Stored records
========================================

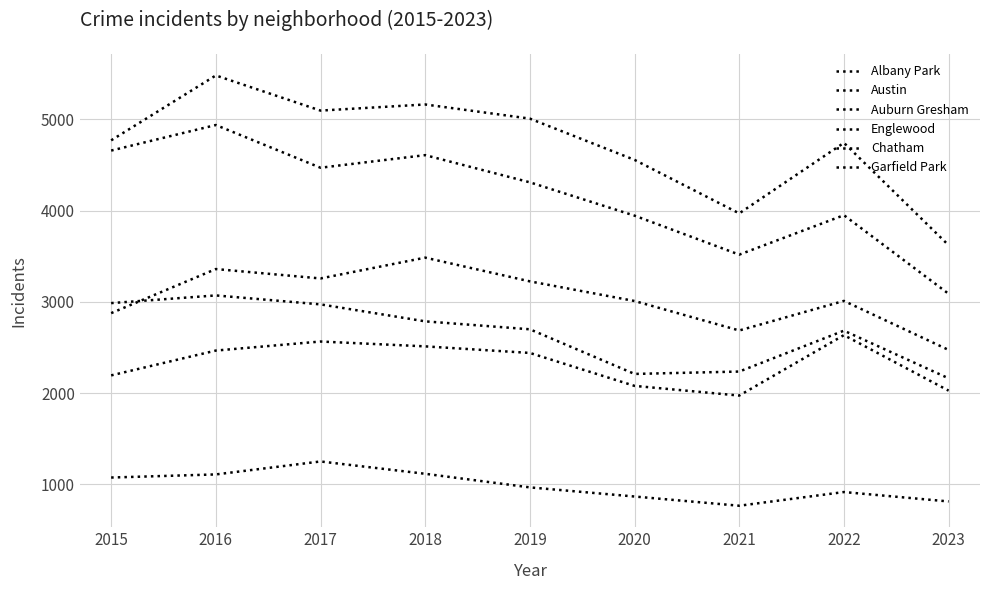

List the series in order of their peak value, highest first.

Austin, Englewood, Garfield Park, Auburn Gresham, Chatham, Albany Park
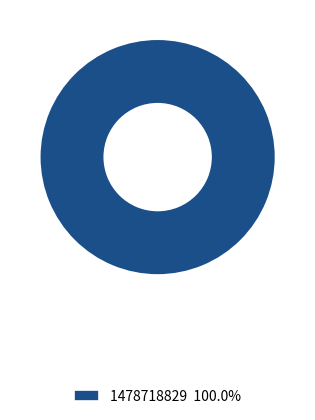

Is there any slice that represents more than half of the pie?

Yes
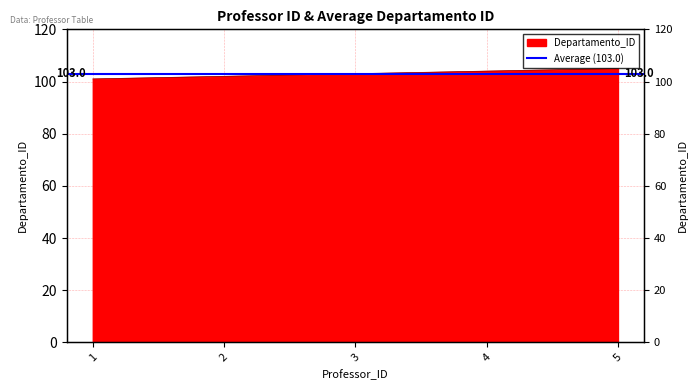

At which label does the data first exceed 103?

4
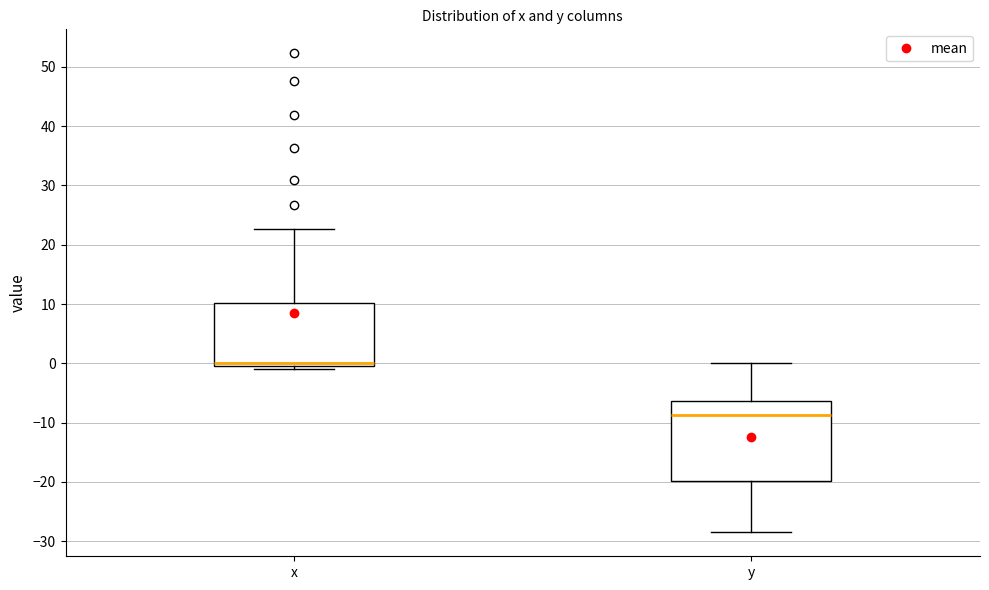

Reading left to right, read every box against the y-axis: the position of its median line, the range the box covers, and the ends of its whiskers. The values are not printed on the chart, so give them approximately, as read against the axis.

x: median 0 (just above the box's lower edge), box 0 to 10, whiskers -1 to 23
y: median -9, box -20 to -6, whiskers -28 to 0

========================================

▶ [Work task]
Please count how many lines in the listing above contain the string "whiskers", matching case exactly, and reply with the number alone.

▶ [Result below]
3